[Stored items]
..............................

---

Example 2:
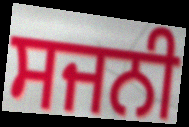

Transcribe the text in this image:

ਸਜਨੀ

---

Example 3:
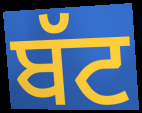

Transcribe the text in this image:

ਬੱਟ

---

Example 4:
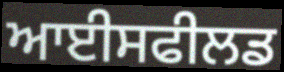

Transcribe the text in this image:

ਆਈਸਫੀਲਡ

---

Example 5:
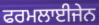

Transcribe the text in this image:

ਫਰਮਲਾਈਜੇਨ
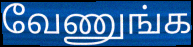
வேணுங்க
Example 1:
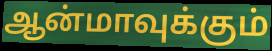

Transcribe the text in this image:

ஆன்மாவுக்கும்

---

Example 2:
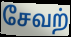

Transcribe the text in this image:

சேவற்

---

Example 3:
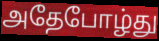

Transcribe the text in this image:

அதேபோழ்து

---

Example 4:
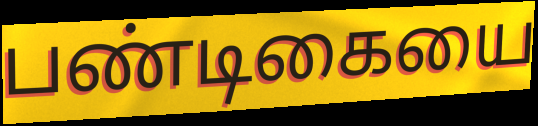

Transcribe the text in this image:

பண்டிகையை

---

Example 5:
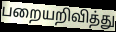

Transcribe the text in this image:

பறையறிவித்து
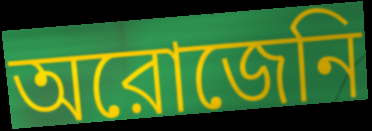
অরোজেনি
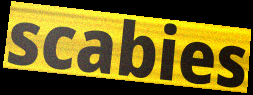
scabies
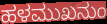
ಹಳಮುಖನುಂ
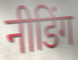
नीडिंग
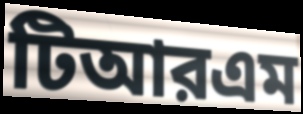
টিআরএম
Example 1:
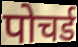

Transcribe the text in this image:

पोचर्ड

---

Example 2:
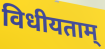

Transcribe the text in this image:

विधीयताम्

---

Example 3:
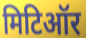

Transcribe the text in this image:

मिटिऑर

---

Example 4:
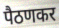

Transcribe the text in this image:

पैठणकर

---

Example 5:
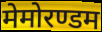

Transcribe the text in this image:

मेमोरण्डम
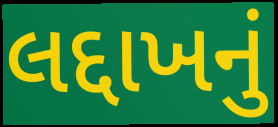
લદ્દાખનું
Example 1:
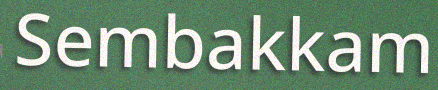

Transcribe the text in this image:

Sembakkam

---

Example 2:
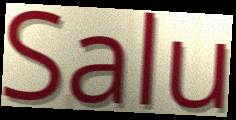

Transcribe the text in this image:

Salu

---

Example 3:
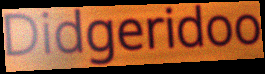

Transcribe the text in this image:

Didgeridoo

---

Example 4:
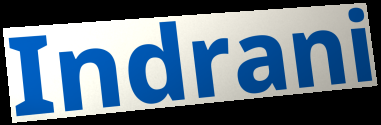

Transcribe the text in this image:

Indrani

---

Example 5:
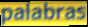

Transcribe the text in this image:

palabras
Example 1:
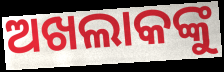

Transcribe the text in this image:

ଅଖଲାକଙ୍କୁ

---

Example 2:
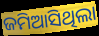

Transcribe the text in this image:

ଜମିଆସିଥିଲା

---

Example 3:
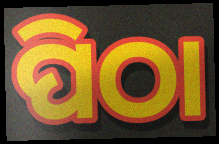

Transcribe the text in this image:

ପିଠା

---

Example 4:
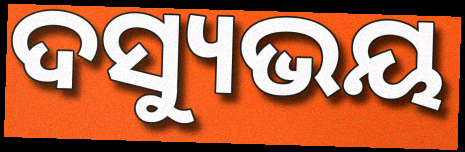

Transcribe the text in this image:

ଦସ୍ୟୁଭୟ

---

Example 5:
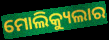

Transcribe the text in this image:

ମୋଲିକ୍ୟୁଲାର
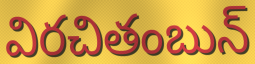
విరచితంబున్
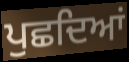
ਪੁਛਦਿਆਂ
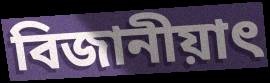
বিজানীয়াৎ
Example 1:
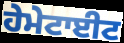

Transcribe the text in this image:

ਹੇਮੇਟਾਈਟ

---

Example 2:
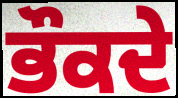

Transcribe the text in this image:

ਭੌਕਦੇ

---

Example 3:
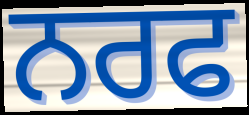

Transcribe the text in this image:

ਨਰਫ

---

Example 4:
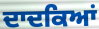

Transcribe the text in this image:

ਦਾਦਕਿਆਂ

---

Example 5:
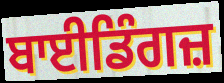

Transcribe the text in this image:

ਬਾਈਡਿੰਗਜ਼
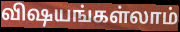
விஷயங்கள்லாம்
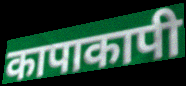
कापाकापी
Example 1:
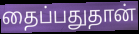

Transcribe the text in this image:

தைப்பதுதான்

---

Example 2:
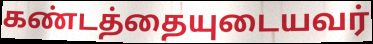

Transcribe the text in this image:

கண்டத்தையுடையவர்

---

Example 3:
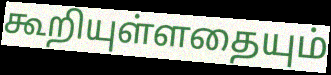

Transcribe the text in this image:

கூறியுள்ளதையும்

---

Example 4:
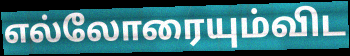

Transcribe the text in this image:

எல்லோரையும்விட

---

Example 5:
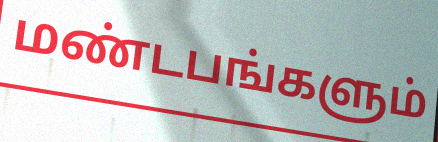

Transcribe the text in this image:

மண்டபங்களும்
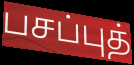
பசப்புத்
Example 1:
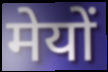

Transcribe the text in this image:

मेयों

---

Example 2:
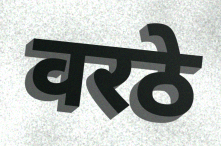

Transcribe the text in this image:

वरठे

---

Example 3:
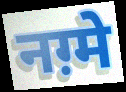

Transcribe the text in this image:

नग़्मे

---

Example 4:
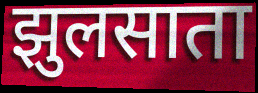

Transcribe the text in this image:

..............................

Lay out each line of the data above as a Markdown table with two columns, Row and Line, numbering the rows and omitting blank lines. Leave the pictures out of the table.

| Row | Line |
|---|---|
| 1 | --- |
| 2 | Example 2: |
| 3 | Transcribe the text in this image: |
| 4 | ਸਜਨੀ |
| 5 | --- |
| 6 | Example 3: |
| 7 | Transcribe the text in this image: |
| 8 | ਬੱਟ |
| 9 | --- |
| 10 | Example 4: |
| 11 | Transcribe the text in this image: |
| 12 | ਆਈਸਫੀਲਡ |
| 13 | --- |
| 14 | Example 5: |
| 15 | Transcribe the text in this image: |
| 16 | ਫਰਮਲਾਈਜੇਨ |
| 17 | வேணுங்க |
| 18 | Example 1: |
| 19 | Transcribe the text in this image: |
| 20 | ஆன்மாவுக்கும் |
| 21 | --- |
| 22 | Example 2: |
| 23 | Transcribe the text in this image: |
| 24 | சேவற் |
| 25 | --- |
| 26 | Example 3: |
| 27 | Transcribe the text in this image: |
| 28 | அதேபோழ்து |
| 29 | --- |
| 30 | Example 4: |
| 31 | Transcribe the text in this image: |
| 32 | பண்டிகையை |
| 33 | --- |
| 34 | Example 5: |
| 35 | Transcribe the text in this image: |
| 36 | பறையறிவித்து |
| 37 | অরোজেনি |
| 38 | scabies |
| 39 | ಹಳಮುಖನುಂ |
| 40 | नीडिंग |
| 41 | টিআরএম |
| 42 | Example 1: |
| 43 | Transcribe the text in this image: |
| 44 | पोचर्ड |
| 45 | --- |
| 46 | Example 2: |
| 47 | Transcribe the text in this image: |
| 48 | विधीयताम् |
| 49 | --- |
| 50 | Example 3: |
| 51 | Transcribe the text in this image: |
| 52 | मिटिऑर |
| 53 | --- |
| 54 | Example 4: |
| 55 | Transcribe the text in this image: |
| 56 | पैठणकर |
| 57 | --- |
| 58 | Example 5: |
| 59 | Transcribe the text in this image: |
| 60 | मेमोरण्डम |
| 61 | લદ્દાખનું |
| 62 | Example 1: |
| 63 | Transcribe the text in this image: |
| 64 | Sembakkam |
| 65 | --- |
| 66 | Example 2: |
| 67 | Transcribe the text in this image: |
| 68 | Salu |
| 69 | --- |
| 70 | Example 3: |
| 71 | Transcribe the text in this image: |
| 72 | Didgeridoo |
| 73 | --- |
| 74 | Example 4: |
| 75 | Transcribe the text in this image: |
| 76 | Indrani |
| 77 | --- |
| 78 | Example 5: |
| 79 | Transcribe the text in this image: |
| 80 | palabras |
| 81 | Example 1: |
| 82 | Transcribe the text in this image: |
| 83 | ଅଖଲାକଙ୍କୁ |
| 84 | --- |
| 85 | Example 2: |
| 86 | Transcribe the text in this image: |
| 87 | ଜମିଆସିଥିଲା |
| 88 | --- |
| 89 | Example 3: |
| 90 | Transcribe the text in this image: |
| 91 | ପିଠା |
| 92 | --- |
| 93 | Example 4: |
| 94 | Transcribe the text in this image: |
| 95 | ଦସ୍ୟୁଭୟ |
| 96 | --- |
| 97 | Example 5: |
| 98 | Transcribe the text in this image: |
| 99 | ମୋଲିକ୍ୟୁଲାର |
| 100 | విరచితంబున్ |
| 101 | ਪੁਛਦਿਆਂ |
| 102 | বিজানীয়াৎ |
| 103 | Example 1: |
| 104 | Transcribe the text in this image: |
| 105 | ਹੇਮੇਟਾਈਟ |
| 106 | --- |
| 107 | Example 2: |
| 108 | Transcribe the text in this image: |
| 109 | ਭੌਕਦੇ |
| 110 | --- |
| 111 | Example 3: |
| 112 | Transcribe the text in this image: |
| 113 | ਨਰਫ |
| 114 | --- |
| 115 | Example 4: |
| 116 | Transcribe the text in this image: |
| 117 | ਦਾਦਕਿਆਂ |
| 118 | --- |
| 119 | Example 5: |
| 120 | Transcribe the text in this image: |
| 121 | ਬਾਈਡਿੰਗਜ਼ |
| 122 | விஷயங்கள்லாம் |
| 123 | कापाकापी |
| 124 | Example 1: |
| 125 | Transcribe the text in this image: |
| 126 | தைப்பதுதான் |
| 127 | --- |
| 128 | Example 2: |
| 129 | Transcribe the text in this image: |
| 130 | கண்டத்தையுடையவர் |
| 131 | --- |
| 132 | Example 3: |
| 133 | Transcribe the text in this image: |
| 134 | கூறியுள்ளதையும் |
| 135 | --- |
| 136 | Example 4: |
| 137 | Transcribe the text in this image: |
| 138 | எல்லோரையும்விட |
| 139 | --- |
| 140 | Example 5: |
| 141 | Transcribe the text in this image: |
| 142 | மண்டபங்களும் |
| 143 | பசப்புத் |
| 144 | Example 1: |
| 145 | Transcribe the text in this image: |
| 146 | मेयों |
| 147 | --- |
| 148 | Example 2: |
| 149 | Transcribe the text in this image: |
| 150 | वरठे |
| 151 | --- |
| 152 | Example 3: |
| 153 | Transcribe the text in this image: |
| 154 | नग़्मे |
| 155 | --- |
| 156 | Example 4: |
| 157 | Transcribe the text in this image: |